WHAT YOU SHOULD DO
Would you filter these records and copy every line that has the word "STRING"?

Stored dataset items
──────────
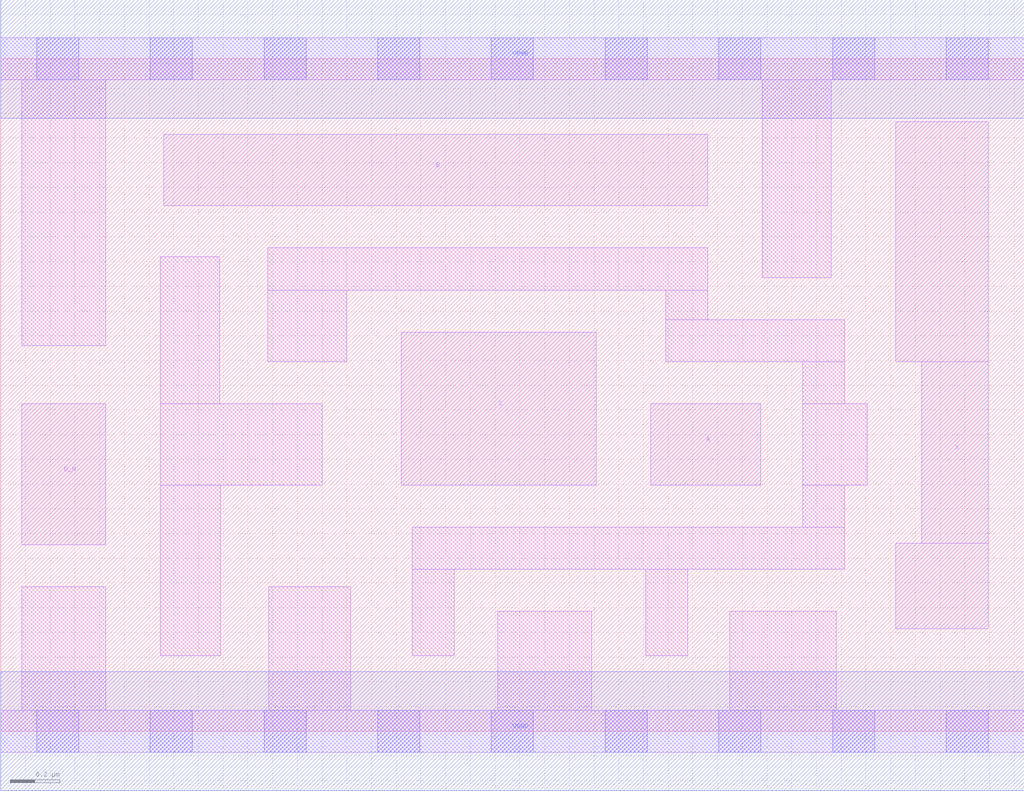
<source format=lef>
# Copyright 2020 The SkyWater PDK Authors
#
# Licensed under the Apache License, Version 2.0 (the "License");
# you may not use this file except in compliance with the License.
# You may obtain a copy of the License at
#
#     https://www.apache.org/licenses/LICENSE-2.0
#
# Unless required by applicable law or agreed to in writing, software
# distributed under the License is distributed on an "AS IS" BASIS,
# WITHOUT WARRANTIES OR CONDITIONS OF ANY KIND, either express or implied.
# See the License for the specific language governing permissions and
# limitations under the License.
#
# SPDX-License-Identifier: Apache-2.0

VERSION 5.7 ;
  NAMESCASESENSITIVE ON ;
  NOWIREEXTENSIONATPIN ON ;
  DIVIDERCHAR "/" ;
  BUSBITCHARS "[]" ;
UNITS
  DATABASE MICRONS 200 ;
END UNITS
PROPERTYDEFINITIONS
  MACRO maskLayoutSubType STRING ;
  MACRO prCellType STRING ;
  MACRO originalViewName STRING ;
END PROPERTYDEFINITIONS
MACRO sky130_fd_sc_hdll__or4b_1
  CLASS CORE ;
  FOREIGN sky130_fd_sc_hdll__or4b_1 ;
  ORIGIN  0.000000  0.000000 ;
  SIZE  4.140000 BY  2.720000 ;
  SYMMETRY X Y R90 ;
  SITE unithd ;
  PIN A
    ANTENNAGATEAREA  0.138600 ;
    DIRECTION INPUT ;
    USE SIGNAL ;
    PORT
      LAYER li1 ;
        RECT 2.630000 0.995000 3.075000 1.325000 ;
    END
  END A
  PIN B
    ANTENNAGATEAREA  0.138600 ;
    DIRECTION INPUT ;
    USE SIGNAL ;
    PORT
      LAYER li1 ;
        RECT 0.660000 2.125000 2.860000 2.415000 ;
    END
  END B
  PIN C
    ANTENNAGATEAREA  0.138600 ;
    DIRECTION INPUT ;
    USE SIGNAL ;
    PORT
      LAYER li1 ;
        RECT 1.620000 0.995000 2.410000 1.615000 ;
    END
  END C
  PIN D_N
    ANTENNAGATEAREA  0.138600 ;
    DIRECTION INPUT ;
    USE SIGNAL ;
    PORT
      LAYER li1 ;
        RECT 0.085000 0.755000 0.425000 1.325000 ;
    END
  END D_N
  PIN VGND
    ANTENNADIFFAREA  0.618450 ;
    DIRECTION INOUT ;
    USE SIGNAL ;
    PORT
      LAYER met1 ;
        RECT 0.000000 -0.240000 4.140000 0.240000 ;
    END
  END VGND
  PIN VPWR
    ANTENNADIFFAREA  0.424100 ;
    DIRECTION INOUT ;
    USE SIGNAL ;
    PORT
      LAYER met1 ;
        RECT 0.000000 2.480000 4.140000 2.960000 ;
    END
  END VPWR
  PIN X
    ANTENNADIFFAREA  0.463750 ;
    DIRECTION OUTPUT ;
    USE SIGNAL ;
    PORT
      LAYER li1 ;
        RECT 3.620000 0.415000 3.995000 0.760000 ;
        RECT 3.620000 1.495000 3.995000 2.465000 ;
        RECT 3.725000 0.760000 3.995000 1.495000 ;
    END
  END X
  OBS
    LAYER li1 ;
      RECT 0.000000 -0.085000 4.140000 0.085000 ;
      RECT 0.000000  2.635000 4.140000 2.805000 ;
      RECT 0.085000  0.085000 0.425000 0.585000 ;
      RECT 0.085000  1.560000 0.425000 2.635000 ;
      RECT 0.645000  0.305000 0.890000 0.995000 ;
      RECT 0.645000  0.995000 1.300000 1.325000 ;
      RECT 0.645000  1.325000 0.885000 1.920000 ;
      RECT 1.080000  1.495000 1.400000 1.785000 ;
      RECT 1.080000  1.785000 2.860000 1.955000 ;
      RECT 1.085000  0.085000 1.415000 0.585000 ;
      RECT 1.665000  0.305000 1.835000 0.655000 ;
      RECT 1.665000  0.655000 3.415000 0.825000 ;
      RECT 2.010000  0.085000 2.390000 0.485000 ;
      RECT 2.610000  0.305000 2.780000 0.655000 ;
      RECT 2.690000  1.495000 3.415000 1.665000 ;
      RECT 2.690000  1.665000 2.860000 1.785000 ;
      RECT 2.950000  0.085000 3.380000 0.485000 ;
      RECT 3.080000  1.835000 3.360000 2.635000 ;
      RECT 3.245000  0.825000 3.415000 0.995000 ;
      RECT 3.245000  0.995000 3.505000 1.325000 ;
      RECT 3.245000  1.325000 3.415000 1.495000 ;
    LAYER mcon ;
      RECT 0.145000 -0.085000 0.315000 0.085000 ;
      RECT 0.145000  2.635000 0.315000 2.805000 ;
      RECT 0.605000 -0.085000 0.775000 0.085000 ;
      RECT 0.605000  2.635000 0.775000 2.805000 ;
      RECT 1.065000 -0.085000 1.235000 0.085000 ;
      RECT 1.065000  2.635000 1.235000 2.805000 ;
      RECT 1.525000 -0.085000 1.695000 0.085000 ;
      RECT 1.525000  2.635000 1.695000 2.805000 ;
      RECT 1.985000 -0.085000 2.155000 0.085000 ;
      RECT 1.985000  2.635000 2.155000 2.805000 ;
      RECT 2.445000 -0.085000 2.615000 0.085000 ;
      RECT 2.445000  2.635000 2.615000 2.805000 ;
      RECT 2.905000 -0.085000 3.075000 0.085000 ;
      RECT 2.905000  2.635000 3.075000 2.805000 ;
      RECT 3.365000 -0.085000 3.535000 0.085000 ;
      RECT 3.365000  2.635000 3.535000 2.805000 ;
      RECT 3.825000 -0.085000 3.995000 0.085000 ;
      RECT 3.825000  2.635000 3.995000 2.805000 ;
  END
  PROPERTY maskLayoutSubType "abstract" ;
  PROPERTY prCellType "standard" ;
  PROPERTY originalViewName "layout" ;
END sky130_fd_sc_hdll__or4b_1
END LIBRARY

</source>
──────────
RESULT OF THE EXERCISE
  MACRO maskLayoutSubType STRING ;
  MACRO prCellType STRING ;
  MACRO originalViewName STRING ;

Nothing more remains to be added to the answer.